都市の城壁・城郭シリーズ
世界の路面電車「線路地図」作成から派生したコンテンツ
ナポリ(イタリア)
(Wiki)
 ナポリ(Comune di Napoli)は、イタリア南部・カンパニア州の州都で、ナポリ県の県庁所在地である。人口は約100万でナポリ都市圏の人口は約300万だが、古くから過密が社会問題になっている。
 イタリア以外の外国人が想像する輝く太陽と温暖な気候、陽気な人々というイタリアのイメージは、この都市が元になっている。1995年、世界遺産(文化遺産)『ナポリ歴史地区』として登録された。

歴史
 紀元前6世紀に古代ギリシア人の植民活動によって建市されたと考えられている。「ナポリ」の語源はギリシア語の「ネアポリス」(新しいポリス)であり、最初の植民都市から数キロはなれ、新しく建設された町という意味である。その後、ナポリは長くローマ帝国の支配下にあったが、476年の西ローマ帝国滅亡後、南イタリアは流動的な状況となった。
 6世紀になると東ローマ帝国(ビザンツ帝国)がイタリアの再征服に乗り出し、イタリア半島は東ローマ帝国の属州となった。11世紀にはノルマン人が南イタリアに到来し、1140年ノルマン人の手に落ちた。12世紀には神聖ローマ皇帝の支配に移った。1224年には神聖ローマ皇帝がナポリ大学を設立した。1284年にナポリ王国が成立したが、1443年にシチリア王が内紛続きのナポリ王国を征服した。
 1494年にフランスがナポリを武力占領した。これに対してスペインは1503年にナポリを征服し、フランス軍を南イタリアから追放した。ナポリ王家は取り潰されスペインの支配される属州となった。スペイン継承戦争のさなかの1707年に、オーストリアの軍隊がナポリに入城し、スペインの総督は追い払われた。オーストリアの支配は1734年まで続く。ナポレオン戦争の間、ナポリ王は追放され、1806年から1815年にかけてナポレオンを王に戴くことになる。
 その後の1861年に成立したイタリア王国に併合された。



 左上にサンテルモ城塞、右中のヌオヴォ城と王宮、海岸にオーヴォ要塞



 右上のヌオーヴォ城に隣接して王宮と、広場を挟んで大聖堂が見える。ナポリ王宮(Palazzo Reale di Napoli)はナポリ王位についていたブルボン家の王宮。初期の王宮はスペイン王の居城で、建物は16世紀初頭からスペイン王の古い住居があった場所に建てられた。18世紀に入ると宮廷は海からの攻撃が及ばない内陸部のカゼルタ宮殿に移った。
 今日見られるのは17世紀に建築された宮殿であるが、火事で損傷した後に1838年に補修された。加えて、第二次世界大戦中の爆撃で受けた損傷により改修されている。現在の王宮と隣接した館は、劇場、美術館、国立図書館、観光局を含む官公庁の庁舎として使用されている。

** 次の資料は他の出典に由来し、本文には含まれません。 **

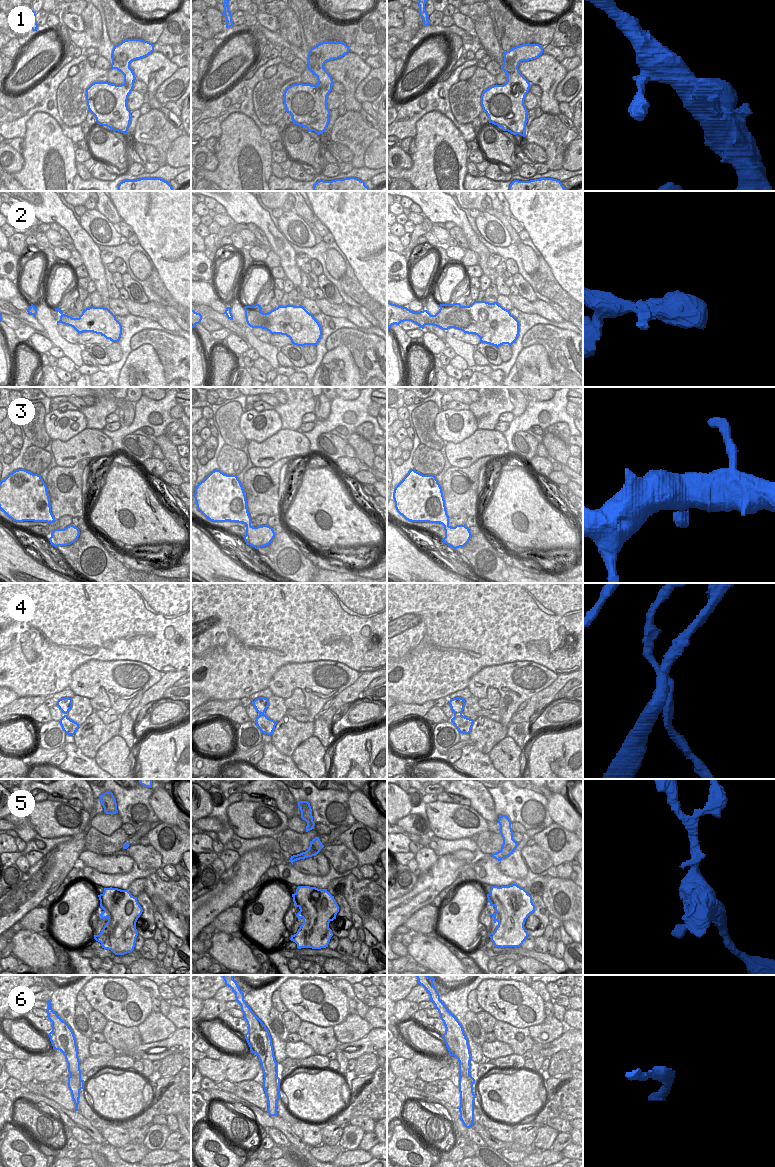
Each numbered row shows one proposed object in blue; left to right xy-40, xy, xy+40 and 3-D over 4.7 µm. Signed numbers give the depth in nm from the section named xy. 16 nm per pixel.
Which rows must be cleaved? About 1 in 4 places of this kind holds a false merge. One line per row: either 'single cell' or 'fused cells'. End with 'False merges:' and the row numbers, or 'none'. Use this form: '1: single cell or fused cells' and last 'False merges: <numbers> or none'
1: single cell
2: fused cells
3: single cell
4: fused cells
5: single cell
6: single cell
False merges: 2, 4

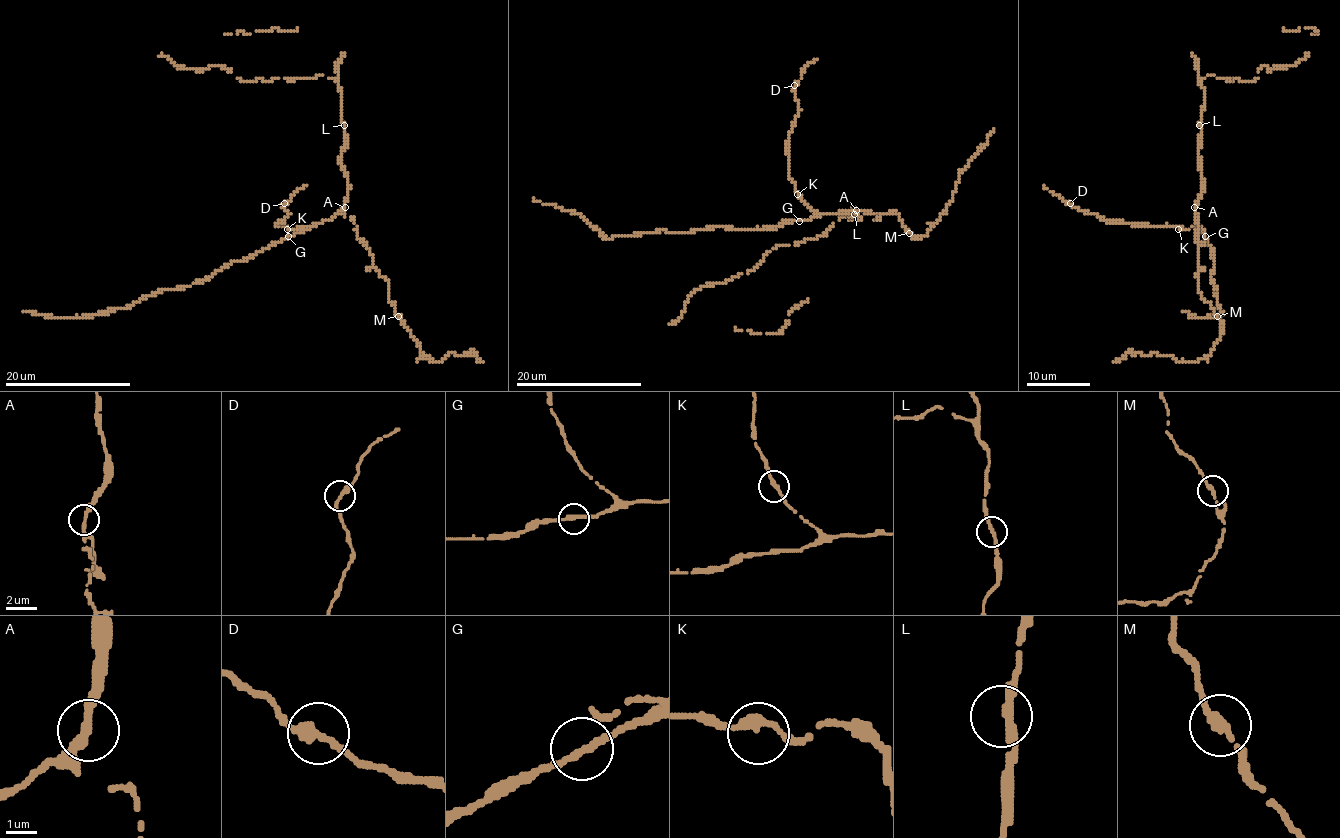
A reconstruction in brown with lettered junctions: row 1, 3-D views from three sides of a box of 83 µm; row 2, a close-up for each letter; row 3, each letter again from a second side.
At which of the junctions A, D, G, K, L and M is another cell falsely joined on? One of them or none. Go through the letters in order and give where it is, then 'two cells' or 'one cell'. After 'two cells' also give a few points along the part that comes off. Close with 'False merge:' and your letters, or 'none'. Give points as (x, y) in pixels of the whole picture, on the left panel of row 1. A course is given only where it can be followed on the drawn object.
A: place (345, 207); one cell
D: place (284, 203); one cell
G: place (288, 236); one cell
K: place (287, 229); one cell
L: place (344, 125); one cell
M: place (398, 316); one cell
False merge: none

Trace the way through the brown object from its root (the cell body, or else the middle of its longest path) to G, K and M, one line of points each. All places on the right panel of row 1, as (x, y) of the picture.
G: (1194, 207), (1205, 236)
K: (1194, 207), (1199, 225), (1186, 230), (1178, 229)
M: (1194, 207), (1196, 238), (1199, 243), (1199, 292), (1218, 315)

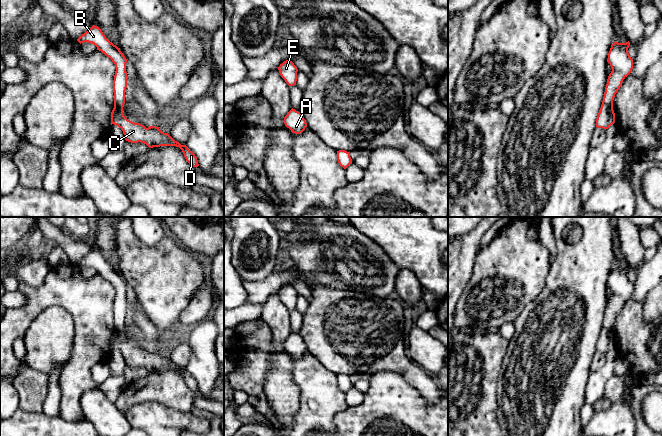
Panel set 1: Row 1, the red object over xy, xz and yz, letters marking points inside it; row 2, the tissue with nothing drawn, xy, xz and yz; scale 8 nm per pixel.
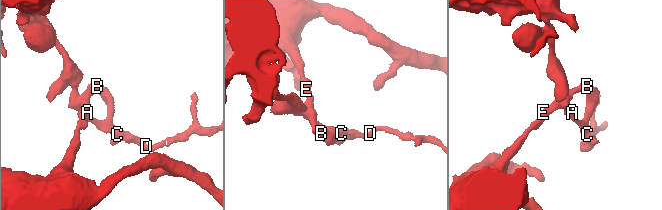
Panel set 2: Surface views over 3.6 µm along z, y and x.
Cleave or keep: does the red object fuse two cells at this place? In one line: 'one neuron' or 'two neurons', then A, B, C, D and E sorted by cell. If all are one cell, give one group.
two neurons | A C D / B E

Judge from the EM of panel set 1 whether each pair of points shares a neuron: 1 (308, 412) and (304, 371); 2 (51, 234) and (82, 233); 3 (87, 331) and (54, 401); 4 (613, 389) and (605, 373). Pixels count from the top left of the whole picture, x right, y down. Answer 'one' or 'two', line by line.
1: one
2: two
3: two
4: two

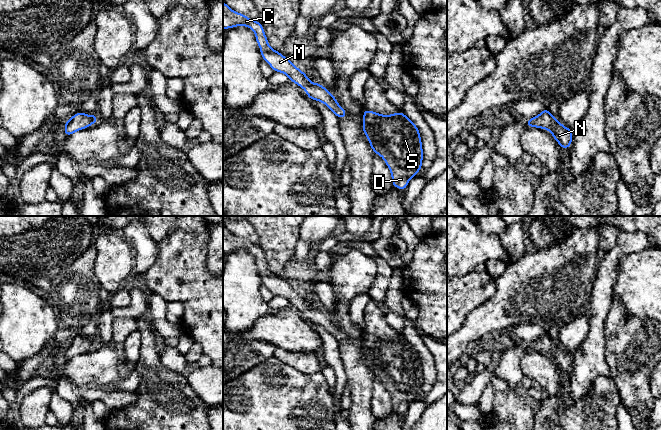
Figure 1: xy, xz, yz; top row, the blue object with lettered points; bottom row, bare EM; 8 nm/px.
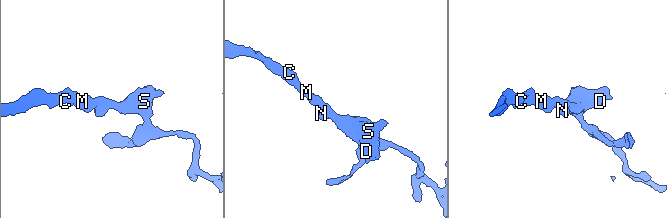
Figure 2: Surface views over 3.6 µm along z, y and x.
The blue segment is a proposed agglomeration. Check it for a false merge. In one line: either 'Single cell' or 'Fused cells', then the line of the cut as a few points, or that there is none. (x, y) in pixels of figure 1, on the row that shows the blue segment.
Single cell. No split

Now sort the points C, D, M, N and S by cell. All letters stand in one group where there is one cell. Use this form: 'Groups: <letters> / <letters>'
Groups: C D M N S

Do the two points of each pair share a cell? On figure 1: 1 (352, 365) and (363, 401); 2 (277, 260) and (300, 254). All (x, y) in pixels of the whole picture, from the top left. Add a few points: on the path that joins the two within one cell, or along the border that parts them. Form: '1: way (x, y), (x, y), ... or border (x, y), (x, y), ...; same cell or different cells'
1: way (359, 374), (361, 392); same cell
2: border (299, 237), (293, 256); different cells

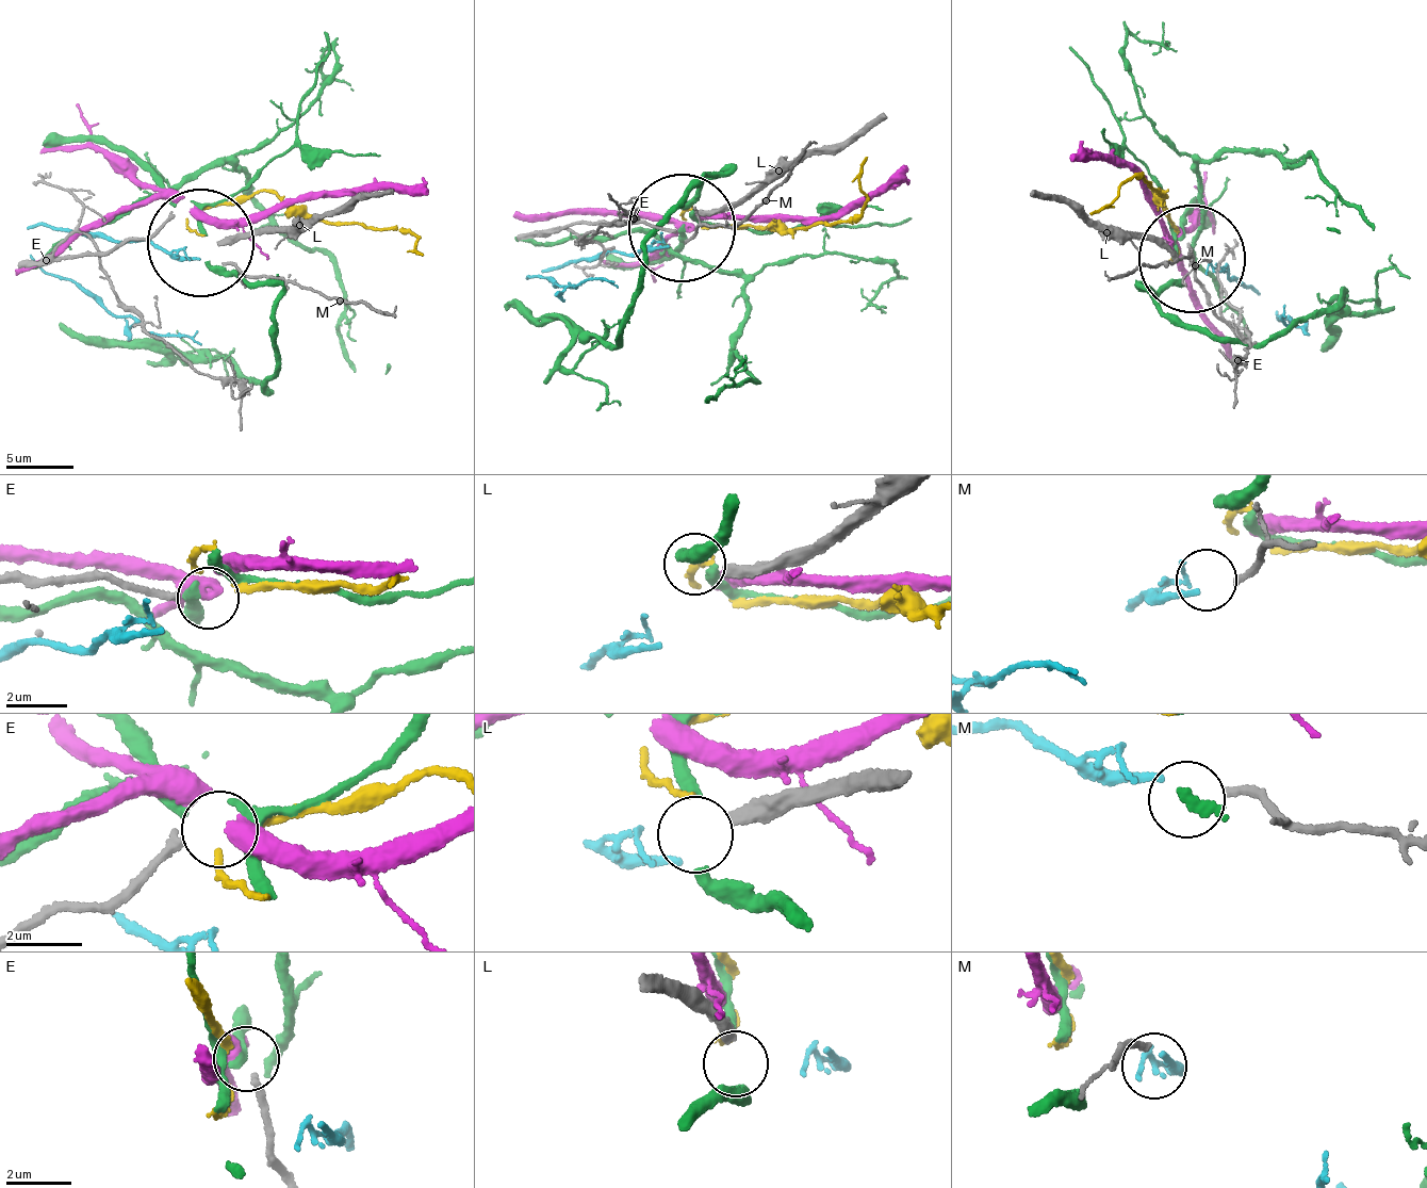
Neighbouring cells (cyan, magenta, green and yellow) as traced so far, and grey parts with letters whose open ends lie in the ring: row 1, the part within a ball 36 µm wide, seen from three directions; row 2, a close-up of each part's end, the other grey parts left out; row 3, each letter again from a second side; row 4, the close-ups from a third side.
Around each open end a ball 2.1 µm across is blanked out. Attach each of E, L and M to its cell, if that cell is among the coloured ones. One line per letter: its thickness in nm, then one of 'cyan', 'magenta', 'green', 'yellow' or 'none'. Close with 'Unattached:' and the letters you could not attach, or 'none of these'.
E: 240 nm | yellow
L: 380 nm | none
M: 200 nm | cyan
Unattached: L

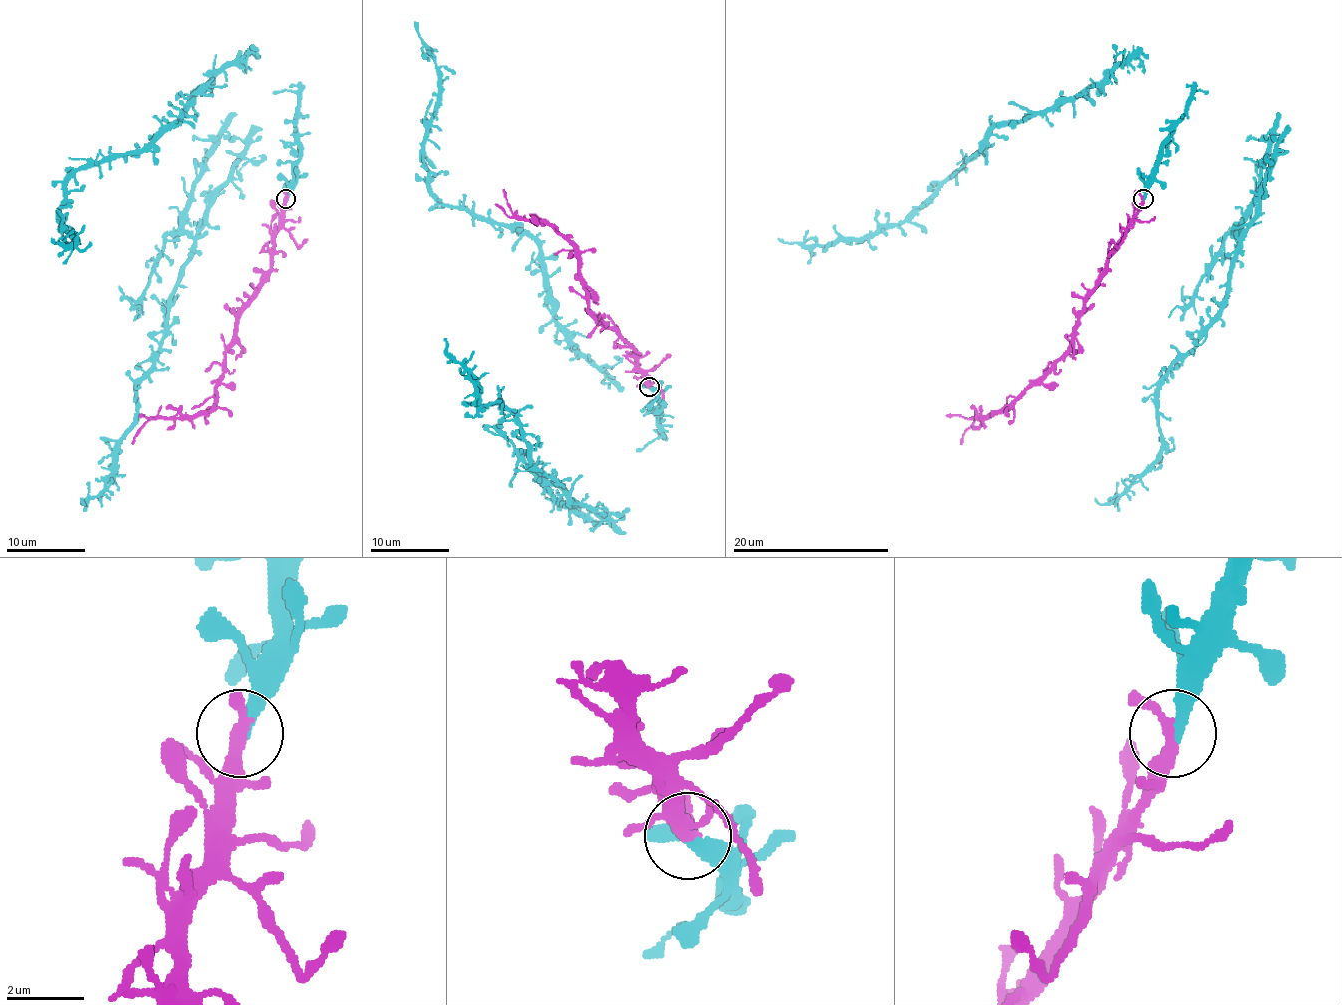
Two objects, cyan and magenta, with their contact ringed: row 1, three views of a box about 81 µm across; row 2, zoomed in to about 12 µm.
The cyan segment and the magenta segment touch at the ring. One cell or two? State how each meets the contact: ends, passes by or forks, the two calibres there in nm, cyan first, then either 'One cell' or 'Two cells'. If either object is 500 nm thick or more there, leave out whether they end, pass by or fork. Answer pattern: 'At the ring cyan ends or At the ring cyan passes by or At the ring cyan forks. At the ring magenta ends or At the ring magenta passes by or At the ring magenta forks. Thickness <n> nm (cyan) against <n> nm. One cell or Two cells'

 ヌオヴォ城(Castel Nuovo)は「新しい(Nuovo)城」を意味し、ナポリ湾に突き出た崖上のオーヴォ(卵)城と区別するために命名された。別名アンジュー砦とも呼ばれる。13世紀に度重なる戦闘の舞台となり大きく破損するが、15世紀から18世紀にかけて改築されて現在に残る。正面に3つの円筒形の塔を持ち、2つの塔の間に凱旋門が建っている。





 オーヴォ(卵)城(it:Castel dell'Ovo)は、港の小島に突出して作られた要塞である。もともとはローマ帝国が建築した豪華な別荘であった。11世紀にノルマン人がナポリを支配すると、要塞として機能を拡大するさい基礎の中に卵を埋め込み、「卵が割れるとき、城はおろか、ナポリにまで危機が迫るだろう」、と呪文をかけたことが城の名前の由来と言われている。後には税を納めるための倉庫に使われた。



 サンテルモ城(Castel Sant'Elmo)はナポリの町を見下ろすヴォメロの丘の上に建つ。1275年頃、初期の城郭が建築され、その後拡張された。 16世紀には、スペイン人がナポリを支配するところになり、星型の近代城郭へと改修された。